**EXCERPTED PASSAGE:**
----

16 February 2003 (Virginia, USA) – On the rotting deck of the Albert J. Myer, a group of super-sized men in gloves and hard hats is struggling to level the 4,000-ton mothballed Navy ship, which is listing badly to its port side. Three decks below, workers are crawling in the dark, connecting hoses to get rid of oily bilge water.

The Albert J. Myer is slowly being righted. But not to fight another day. All the effort and expense is to keep the 57-year-old ship -- and the more than 136,000 gallons of oil sloshing around inside -- floating and upright in its watery purgatory.

The ship is just one of 71 decommissioned cargo and military support vessels in the government's so-called Ghost Fleet, aging rust buckets, all docked together here in the middle of the James River. They are bloated with nearly 13 million gallons of oil and fuel -- by comparison, the Exxon Valdez spilled 11 million gallons -- and crammed with PCBs, their brittle hulls thinning by the day. The vessels increasingly present a high environmental risk and a potential terrorist target.

----

**LISTED ENTRIES:**
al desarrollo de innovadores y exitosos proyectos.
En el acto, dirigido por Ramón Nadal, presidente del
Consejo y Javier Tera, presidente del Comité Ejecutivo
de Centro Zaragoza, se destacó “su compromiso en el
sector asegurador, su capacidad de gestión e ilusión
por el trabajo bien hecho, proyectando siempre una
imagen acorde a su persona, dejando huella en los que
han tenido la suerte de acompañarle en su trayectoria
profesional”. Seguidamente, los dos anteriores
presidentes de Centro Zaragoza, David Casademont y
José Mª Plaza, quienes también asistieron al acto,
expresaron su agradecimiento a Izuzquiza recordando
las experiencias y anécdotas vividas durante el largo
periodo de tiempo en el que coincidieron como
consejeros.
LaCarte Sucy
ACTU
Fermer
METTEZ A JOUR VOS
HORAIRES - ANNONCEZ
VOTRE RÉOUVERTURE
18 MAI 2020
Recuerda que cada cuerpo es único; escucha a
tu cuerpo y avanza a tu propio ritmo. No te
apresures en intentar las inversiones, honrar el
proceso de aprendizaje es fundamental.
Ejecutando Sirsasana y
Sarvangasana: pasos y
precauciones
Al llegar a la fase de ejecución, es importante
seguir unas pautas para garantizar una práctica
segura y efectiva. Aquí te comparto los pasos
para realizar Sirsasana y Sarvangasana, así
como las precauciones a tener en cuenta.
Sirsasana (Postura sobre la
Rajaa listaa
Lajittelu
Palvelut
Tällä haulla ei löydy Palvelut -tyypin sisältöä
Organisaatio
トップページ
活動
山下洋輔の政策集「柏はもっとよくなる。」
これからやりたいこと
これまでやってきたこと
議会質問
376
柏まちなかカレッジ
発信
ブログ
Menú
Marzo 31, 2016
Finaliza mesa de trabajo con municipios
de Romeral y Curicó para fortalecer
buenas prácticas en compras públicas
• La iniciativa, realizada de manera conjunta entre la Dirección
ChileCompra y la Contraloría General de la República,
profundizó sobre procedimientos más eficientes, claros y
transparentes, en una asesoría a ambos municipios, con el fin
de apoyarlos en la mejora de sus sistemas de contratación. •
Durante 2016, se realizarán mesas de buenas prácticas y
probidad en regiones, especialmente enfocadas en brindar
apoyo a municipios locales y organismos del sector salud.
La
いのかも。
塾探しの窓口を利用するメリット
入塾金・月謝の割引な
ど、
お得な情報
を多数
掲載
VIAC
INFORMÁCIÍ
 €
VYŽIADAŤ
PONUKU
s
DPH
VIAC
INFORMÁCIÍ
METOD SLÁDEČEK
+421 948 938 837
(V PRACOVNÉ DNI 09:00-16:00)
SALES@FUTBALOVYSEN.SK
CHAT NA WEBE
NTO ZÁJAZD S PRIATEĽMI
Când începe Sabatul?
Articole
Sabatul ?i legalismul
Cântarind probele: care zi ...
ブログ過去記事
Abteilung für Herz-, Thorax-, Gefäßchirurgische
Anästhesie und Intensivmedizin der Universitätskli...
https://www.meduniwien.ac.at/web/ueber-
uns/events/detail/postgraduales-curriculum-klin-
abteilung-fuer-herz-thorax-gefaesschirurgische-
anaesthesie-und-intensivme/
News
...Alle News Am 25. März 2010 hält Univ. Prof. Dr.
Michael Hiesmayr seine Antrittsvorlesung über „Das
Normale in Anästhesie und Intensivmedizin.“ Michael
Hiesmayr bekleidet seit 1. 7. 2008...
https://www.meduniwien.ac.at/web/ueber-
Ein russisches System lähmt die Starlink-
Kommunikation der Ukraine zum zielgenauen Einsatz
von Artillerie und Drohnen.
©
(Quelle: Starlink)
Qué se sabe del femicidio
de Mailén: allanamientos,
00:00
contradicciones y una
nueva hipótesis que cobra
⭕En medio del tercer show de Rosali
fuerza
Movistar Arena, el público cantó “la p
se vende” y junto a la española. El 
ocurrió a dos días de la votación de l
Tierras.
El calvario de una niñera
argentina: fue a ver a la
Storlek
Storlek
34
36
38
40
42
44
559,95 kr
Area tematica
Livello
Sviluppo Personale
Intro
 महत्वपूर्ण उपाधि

----

**PARTS OF THE EXERCISE:**
1. Answer these about the Ghost Fleet passage:
(a) How many gallons of oil are inside the Albert J. Myer?
(b) How many decommissioned vessels make up the Ghost Fleet?
(c) How many gallons did the Exxon Valdez spill?
2. Extract, word for word, the portion of the Ghost Fleet passage from "The ship is" to "potential terrorist target.".

**ANSWERS BY TASK:**
1.
(a) More than 136,000 gallons.
(b) 71.
(c) 11 million gallons.

2.
The ship is just one of 71 decommissioned cargo and military support vessels in the government's so-called Ghost Fleet, aging rust buckets, all docked together here in the middle of the James River. They are bloated with nearly 13 million gallons of oil and fuel -- by comparison, the Exxon Valdez spilled 11 million gallons -- and crammed with PCBs, their brittle hulls thinning by the day. The vessels increasingly present a high environmental risk and a potential terrorist target.